First up, the Letter Factory DVD is an absolute "must have" if your child is still working to solidify their letter sounds. (Which is most kindergarteners at this point in the year.) This DVD was only $9.00 at Target and it was the best $9.00 I've ever spent. It has catchy little songs to help kids learn letters and sounds. I actually purchased the whole series of Leap Frog DVD's for my own kids. The skills addressed in the DVD's get progressively harder, but are always taught in a developmentally appropriate way.

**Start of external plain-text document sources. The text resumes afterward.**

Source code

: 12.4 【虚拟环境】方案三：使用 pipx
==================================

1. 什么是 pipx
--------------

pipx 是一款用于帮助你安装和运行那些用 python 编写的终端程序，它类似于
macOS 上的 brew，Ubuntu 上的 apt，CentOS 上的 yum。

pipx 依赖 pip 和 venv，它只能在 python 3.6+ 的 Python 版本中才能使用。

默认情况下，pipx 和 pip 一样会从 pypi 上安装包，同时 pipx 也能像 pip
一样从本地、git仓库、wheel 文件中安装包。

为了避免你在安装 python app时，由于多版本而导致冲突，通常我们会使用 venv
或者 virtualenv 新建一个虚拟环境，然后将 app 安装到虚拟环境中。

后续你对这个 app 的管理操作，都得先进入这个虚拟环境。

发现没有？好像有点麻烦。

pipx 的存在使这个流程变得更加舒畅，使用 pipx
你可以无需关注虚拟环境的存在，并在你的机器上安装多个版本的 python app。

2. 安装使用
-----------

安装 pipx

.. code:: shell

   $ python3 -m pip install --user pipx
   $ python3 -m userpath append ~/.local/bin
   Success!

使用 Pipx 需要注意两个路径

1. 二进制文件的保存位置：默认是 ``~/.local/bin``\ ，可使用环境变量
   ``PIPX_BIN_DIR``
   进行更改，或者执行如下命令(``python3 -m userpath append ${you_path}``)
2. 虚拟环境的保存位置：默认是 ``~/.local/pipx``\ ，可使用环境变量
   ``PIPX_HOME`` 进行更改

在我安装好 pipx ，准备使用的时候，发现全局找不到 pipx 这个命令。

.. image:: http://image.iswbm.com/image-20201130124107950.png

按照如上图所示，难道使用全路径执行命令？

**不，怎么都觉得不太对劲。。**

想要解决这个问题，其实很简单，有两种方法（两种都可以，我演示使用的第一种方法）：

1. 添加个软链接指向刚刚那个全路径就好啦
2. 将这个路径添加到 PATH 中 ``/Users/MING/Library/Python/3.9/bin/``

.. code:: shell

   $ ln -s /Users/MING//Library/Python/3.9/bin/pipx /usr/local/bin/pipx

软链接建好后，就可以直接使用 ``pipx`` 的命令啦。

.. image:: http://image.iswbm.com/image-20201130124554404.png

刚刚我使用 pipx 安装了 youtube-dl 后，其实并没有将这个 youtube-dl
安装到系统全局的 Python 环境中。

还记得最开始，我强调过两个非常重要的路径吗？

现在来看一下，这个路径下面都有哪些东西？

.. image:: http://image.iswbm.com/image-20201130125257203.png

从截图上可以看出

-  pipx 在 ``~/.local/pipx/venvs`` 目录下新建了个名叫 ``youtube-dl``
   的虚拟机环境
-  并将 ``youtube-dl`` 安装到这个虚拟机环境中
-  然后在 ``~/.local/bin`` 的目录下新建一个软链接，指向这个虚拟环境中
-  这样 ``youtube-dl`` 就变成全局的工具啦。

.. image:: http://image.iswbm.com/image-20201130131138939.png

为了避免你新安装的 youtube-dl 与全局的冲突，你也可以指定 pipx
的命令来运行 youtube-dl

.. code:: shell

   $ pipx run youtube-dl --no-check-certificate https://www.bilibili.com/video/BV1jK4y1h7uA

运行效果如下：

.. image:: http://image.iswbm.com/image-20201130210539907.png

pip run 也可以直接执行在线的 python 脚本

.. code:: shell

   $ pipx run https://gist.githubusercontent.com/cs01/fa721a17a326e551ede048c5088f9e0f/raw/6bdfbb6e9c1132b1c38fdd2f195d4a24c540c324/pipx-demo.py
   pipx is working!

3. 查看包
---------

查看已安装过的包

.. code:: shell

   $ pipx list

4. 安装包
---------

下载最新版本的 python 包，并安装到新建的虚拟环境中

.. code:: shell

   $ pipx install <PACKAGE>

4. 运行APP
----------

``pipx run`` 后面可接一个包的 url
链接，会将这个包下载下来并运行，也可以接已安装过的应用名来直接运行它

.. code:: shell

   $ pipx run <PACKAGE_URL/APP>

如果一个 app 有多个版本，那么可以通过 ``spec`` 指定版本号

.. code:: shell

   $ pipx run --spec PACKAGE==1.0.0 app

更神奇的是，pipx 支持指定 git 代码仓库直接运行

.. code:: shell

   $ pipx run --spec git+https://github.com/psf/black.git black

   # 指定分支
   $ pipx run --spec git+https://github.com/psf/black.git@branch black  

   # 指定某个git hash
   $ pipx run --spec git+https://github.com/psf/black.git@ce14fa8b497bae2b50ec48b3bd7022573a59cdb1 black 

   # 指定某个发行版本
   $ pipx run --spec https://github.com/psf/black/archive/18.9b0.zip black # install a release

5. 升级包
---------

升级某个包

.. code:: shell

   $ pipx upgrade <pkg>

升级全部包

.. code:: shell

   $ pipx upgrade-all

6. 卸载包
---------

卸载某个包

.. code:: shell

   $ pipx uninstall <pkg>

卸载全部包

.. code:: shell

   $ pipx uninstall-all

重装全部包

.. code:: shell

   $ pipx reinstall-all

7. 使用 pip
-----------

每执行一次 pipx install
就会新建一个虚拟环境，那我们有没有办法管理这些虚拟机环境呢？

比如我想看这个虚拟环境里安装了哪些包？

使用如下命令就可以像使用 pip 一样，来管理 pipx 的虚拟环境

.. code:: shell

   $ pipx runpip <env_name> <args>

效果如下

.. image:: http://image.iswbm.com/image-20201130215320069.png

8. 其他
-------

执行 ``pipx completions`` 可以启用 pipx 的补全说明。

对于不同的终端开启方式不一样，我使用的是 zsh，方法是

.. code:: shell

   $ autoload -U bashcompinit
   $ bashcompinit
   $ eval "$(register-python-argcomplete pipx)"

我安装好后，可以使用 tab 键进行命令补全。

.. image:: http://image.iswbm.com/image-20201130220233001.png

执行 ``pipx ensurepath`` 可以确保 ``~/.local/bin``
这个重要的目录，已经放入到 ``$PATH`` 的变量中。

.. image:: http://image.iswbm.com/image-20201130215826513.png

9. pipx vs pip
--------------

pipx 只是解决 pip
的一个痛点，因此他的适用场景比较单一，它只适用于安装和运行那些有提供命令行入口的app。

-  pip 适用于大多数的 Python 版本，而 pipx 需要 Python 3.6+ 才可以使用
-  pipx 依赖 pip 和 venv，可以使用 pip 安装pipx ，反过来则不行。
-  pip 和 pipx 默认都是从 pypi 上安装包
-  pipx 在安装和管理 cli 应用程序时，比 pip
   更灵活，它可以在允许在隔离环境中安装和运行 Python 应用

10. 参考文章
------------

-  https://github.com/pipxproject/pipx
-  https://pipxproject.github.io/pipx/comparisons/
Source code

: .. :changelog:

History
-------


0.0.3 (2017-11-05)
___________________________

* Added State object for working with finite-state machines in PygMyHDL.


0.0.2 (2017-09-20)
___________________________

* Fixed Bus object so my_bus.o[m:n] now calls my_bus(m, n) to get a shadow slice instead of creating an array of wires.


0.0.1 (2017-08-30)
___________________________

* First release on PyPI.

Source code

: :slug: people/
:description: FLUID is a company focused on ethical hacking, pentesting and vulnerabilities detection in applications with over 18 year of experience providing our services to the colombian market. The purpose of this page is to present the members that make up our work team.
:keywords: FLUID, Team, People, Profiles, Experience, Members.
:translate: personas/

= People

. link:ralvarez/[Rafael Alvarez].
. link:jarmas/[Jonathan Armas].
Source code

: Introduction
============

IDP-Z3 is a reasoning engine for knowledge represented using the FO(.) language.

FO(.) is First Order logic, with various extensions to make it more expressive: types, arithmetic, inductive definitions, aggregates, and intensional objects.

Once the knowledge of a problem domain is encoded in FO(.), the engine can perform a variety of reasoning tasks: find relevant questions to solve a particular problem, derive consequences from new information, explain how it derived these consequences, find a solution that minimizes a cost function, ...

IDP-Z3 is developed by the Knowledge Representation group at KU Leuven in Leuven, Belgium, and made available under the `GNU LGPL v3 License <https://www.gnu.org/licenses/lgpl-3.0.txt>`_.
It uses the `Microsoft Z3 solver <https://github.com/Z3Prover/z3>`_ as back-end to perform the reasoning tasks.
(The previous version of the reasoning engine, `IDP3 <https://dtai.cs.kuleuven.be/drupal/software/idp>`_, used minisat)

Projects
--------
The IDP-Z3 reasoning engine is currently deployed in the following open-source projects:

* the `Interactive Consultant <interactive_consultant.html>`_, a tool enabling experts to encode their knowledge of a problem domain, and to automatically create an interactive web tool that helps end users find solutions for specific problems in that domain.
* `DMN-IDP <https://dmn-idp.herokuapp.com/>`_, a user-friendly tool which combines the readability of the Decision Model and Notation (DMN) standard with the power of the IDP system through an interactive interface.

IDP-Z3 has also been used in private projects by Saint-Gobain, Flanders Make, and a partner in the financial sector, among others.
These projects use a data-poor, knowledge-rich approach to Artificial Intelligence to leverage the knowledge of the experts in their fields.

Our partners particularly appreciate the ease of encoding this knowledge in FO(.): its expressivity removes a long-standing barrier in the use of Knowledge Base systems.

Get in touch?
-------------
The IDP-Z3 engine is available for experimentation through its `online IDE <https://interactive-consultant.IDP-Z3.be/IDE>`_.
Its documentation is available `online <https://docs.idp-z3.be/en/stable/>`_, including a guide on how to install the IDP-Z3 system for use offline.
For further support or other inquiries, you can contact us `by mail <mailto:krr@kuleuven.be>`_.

The best part about the DVD's is how they connect to the hands-on learning games made by Leap Frog. I purchased this game for my kids a few years ago. Leap Frog has stopped making the board game, although you can still purchase it on Ebay. You can also buy card games, Leapster game cartridges, Fridge Phonics, and many other games that use the same catchy songs as the DVD. It's brilliant! The kids learn the songs when they watch the DVD. Then they play the hands-on games to help solidify the concepts.


Here's my latest purchase. I bought a tag reader, some books, a carrying case, and headphones for each of my kids. Again, this is a brilliant invention. Kids can touch the book and just have the story read to them, or point to each word individually and read the book on their own. There are also several learning games incorporated into each book. The books and Tag reader are available everywhere. I often buy books at Target. I purchased the original set from I found that buying the initial set on their website was less expensive.

I hope you'll keep some of these ideas in mind for Holiday gifts. There are so many wonderful learning games made by Leap Frog. They haven't even paid me to say these nice things about them! I'm just a huge fan of the products. (Although, if Leap Frog wanted to purchase a class set of Tag Readers for my class, I'd gladly review their product for them!!!)